Aquaporin-1 (AQP1) is a major intrinsic protein that facilitates flux of water and other small solutes across cell membranes. In addition to its function as a water channel in maintaining fluid homeostasis, AQP1 also acts as a nonselective cation channel gated by cGMP, a property shown previously to facilitate rapid cell migration in a AQP1-expressing colon cancer cell line. Here we report two new modulators of AQP1 channels, bacopaside I and bacopaside II, isolated from the medicinal plant Bacopa monnieri Screening was conducted in the Xenopus oocyte expression system, using quantitative swelling and two-electrode voltage clamp techniques. Results showed bacopaside I blocked both the water (IC50 117 µM) and ion channel activities of AQP1 but did not alter AQP4 activity, whereas bacopaside II selectively blocked the AQP1 water channel (IC50 18 µM) without impairing the ionic conductance. These results fit with predictions from in silico molecular modeling. Both bacopasides were tested in migration assays using HT29 and SW480 colon cancer cell lines, with high and low levels of AQP1 expression, respectively. Bacopaside I (IC50 48 µM) and bacopaside II (IC50 14 µM) impaired migration of HT29 cells but had minimal effect on SW480 cell migration. Our results are the first to identify differential AQP1 modulators isolated from a medicinal plant. Bacopasides could serve as novel lead compounds for pharmaceutic development of selective aquaporin modulators.

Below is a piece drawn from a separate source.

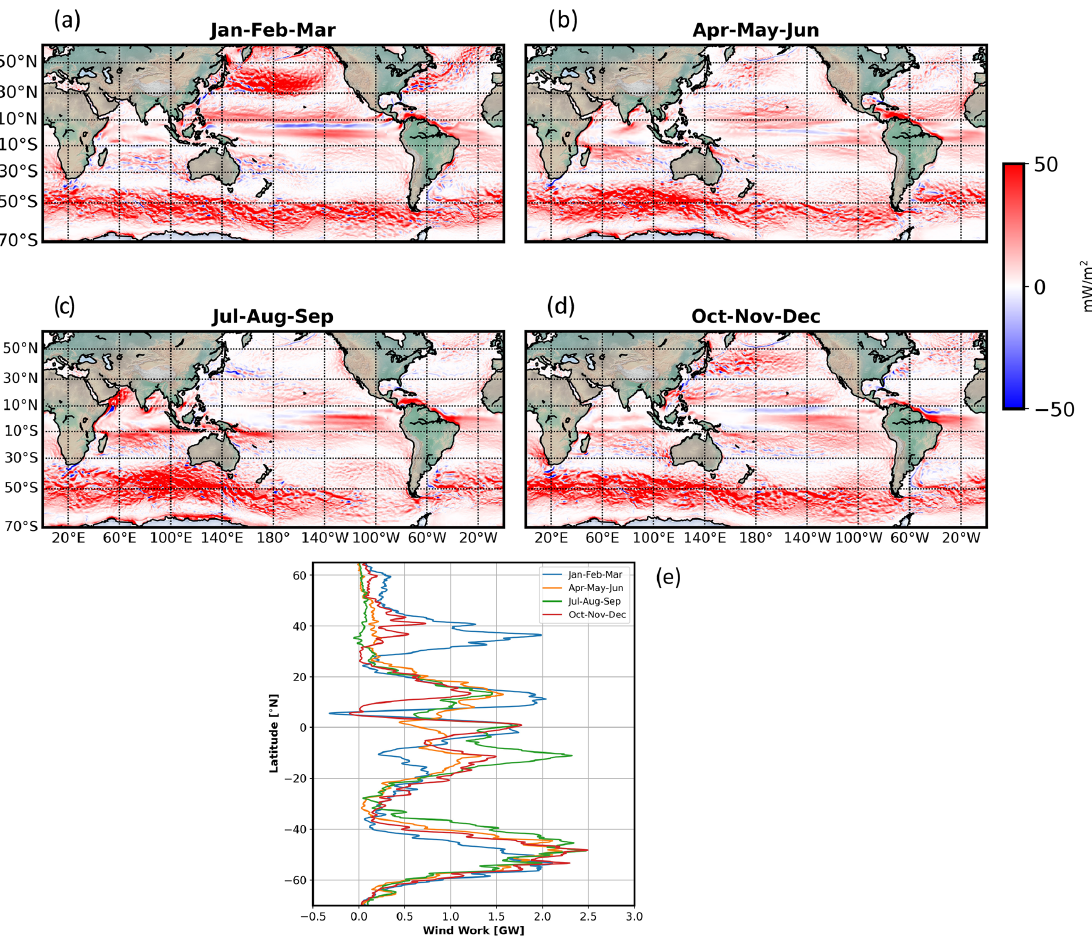
Figure 4. (a–d) Time-mean component of the wind work, τ . u o , in different seasons. (e) Wind work multiplied by the area of the numerical grid cell (m 2 ) and zonally integrated during the four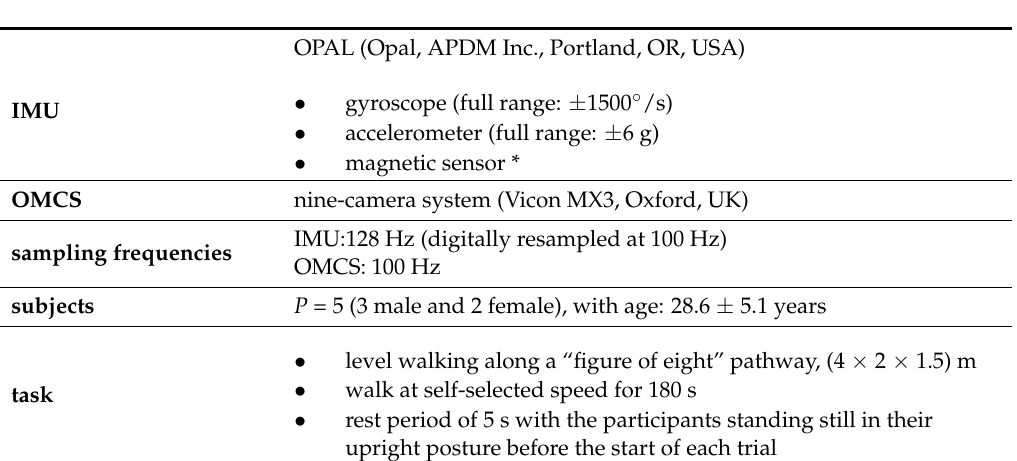
Table 2. Setup and experimental protocol for the OW dataset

Bumetanide Derivatives AqB007 and AqB011 Selectively Block the Aquaporin-1 Ion Channel Conductance and Slow Cancer Cell Migration.

Aquaporins (AQPs) in the major intrinsic family of proteins mediate fluxes of water and other small solutes across cell membranes. AQP1 is a water channel, and under permissive conditions, a nonselective cation channel gated by cGMP. In addition to mediating fluid transport, AQP1 expression facilitates rapid cell migration in cell types including colon cancers and glioblastoma. Work here defines new pharmacological derivatives of bumetanide that selectively inhibit the ion channel, but not the water channel, activity of AQP1. Human AQP1 was analyzed in the Xenopus laevis oocyte expression system by two-electrode voltage clamp and optical osmotic swelling assays. The aquaporin ligand bumetanide derivative AqB011 was the most potent blocker of the AQP1 ion conductance (IC50 of 14 µM), with no effect on water channel activity (at up to 200 µM). The order of potency for inhibition of the ionic conductance was AqB011 > AqB007 >> AqB006 ≥ AqB001. Migration of human colon cancer (HT29) cells was assessed with a wound-closure assay in the presence of a mitotic inhibitor. AqB011 and AqB007 significantly reduced migration rates of AQP1-positive HT29 cells without affecting viability. The order of potency for AQP1 ion channel block matched the order for inhibition of cell migration, as well as in silico modeling of the predicted order of energetically favored binding. Docking models suggest that AqB011 and AqB007 interact with the intracellular loop D domain, a region involved in AQP channel gating. Inhibition of AQP1 ionic conductance could be a useful adjunct therapeutic approach for reducing metastasis in cancers that upregulate AQP1 expression.